§ **To do**
1. Sum up the market report below in two sentences.
2. Using the market report below, explain in one or two sentences why DocuSign's stock rose on Friday even though its bottom line missed expectations.

§ **Page extract**

+++++

The stock market had moved higher by Friday afternoon, but the gains were small. Jobs data released in the morning was weaker than expected, but the potential for a rate cut from the Federal Reserve may be helping the market maintain some optimism.

Index

Change at 1:30 p.m. EDT

Dow Jones Industrial Average (^DJI -0.98%)

0.39%

S&P 500 (^GSPC -0.46%)

0.24%

Nasdaq Composite (^IXIC -0.64%)

0.09%

Data source: Yahoo! Finance.

While the broader stock market was tepid on Friday, a few stocks made big moves. DocuSign (DOCU 0.10%) soared after a strong report and even stronger guidance, while shares of PagerDuty (PD -2.70%) tumbled as some customers dropped the platform.

Everything's going right for DocuSign

Shares of eSignature software provider DocuSign tumbled in August, but those losses were erased on Friday following an impressive second-quarter report. The bottom line missed expectations, but strong revenue growth and a guidance bump was more than enough to satisfy investors. The stock was up 19.7% at 1:30 p.m. EDT.

+++++

§ **Information shown**
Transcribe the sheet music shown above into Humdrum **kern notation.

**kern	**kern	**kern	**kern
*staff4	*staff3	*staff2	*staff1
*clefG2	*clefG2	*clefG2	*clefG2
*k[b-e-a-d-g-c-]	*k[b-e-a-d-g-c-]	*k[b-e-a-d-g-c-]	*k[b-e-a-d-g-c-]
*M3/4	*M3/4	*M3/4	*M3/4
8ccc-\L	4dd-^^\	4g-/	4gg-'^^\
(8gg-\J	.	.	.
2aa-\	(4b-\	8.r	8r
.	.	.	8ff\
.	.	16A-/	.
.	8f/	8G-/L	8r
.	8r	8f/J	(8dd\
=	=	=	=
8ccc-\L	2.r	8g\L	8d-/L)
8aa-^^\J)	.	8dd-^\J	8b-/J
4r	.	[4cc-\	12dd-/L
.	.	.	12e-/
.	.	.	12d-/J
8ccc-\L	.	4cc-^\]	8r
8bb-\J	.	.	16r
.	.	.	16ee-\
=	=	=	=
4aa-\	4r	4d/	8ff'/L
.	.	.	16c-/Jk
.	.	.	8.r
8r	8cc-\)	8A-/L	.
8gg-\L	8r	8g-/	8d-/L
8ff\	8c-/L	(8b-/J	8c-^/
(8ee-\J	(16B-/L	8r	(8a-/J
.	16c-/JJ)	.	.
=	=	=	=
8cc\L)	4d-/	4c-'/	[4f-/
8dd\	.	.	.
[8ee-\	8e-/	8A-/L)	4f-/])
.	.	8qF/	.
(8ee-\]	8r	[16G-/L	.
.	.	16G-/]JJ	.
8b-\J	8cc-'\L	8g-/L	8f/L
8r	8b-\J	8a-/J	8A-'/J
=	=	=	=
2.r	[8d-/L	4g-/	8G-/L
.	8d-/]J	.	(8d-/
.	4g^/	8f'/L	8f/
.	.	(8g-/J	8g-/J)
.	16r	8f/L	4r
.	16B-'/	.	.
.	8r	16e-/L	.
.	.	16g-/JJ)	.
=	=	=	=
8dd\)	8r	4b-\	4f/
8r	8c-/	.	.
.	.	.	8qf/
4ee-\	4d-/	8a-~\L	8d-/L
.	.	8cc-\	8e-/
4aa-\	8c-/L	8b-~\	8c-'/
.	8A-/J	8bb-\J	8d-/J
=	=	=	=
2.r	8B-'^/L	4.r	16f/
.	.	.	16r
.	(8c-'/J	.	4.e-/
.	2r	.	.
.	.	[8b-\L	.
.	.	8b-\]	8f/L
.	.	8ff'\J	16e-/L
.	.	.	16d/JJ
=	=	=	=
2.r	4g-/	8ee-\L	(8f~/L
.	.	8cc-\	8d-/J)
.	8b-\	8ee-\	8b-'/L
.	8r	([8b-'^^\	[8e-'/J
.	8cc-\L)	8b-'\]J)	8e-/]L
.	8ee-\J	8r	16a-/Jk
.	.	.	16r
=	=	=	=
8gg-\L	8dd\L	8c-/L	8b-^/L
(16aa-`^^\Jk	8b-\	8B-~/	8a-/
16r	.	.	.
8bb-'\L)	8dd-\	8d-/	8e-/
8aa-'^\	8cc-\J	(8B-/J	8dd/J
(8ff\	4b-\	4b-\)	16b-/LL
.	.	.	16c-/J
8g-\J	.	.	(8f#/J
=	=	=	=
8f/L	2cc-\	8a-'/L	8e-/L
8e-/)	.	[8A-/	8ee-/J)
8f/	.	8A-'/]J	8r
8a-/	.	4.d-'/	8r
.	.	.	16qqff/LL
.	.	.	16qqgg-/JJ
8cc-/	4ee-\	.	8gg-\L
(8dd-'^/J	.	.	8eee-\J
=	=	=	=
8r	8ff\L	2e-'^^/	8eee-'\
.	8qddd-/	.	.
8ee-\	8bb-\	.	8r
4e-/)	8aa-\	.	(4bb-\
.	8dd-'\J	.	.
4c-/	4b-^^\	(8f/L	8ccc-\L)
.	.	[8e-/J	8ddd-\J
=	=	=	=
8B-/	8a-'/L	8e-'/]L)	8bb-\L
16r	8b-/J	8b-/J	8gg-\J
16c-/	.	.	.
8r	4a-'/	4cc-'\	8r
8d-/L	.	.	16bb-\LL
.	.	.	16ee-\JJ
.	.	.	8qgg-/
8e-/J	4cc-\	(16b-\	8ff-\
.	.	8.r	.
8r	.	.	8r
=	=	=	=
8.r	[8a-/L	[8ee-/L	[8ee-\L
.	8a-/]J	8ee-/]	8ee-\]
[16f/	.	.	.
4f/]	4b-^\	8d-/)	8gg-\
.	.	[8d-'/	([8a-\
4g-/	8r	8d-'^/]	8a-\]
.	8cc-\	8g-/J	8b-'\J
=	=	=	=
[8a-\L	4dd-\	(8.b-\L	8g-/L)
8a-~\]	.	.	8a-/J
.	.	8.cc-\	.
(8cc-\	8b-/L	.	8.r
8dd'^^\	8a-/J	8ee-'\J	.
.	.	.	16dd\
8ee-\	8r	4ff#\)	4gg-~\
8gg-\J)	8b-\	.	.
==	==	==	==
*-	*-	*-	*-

+++++

§ **Solutions per task**
1. The stock market edged higher on Friday afternoon even though morning jobs data came in weaker than expected, and the chance of a Federal Reserve rate cut may have kept some optimism alive. DocuSign shares soared after a strong report and even stronger guidance, while PagerDuty shares tumbled because some customers dropped the platform.

2. DocuSign's second-quarter report showed strong revenue growth and a bump in guidance. Investors were satisfied with that despite the earnings miss.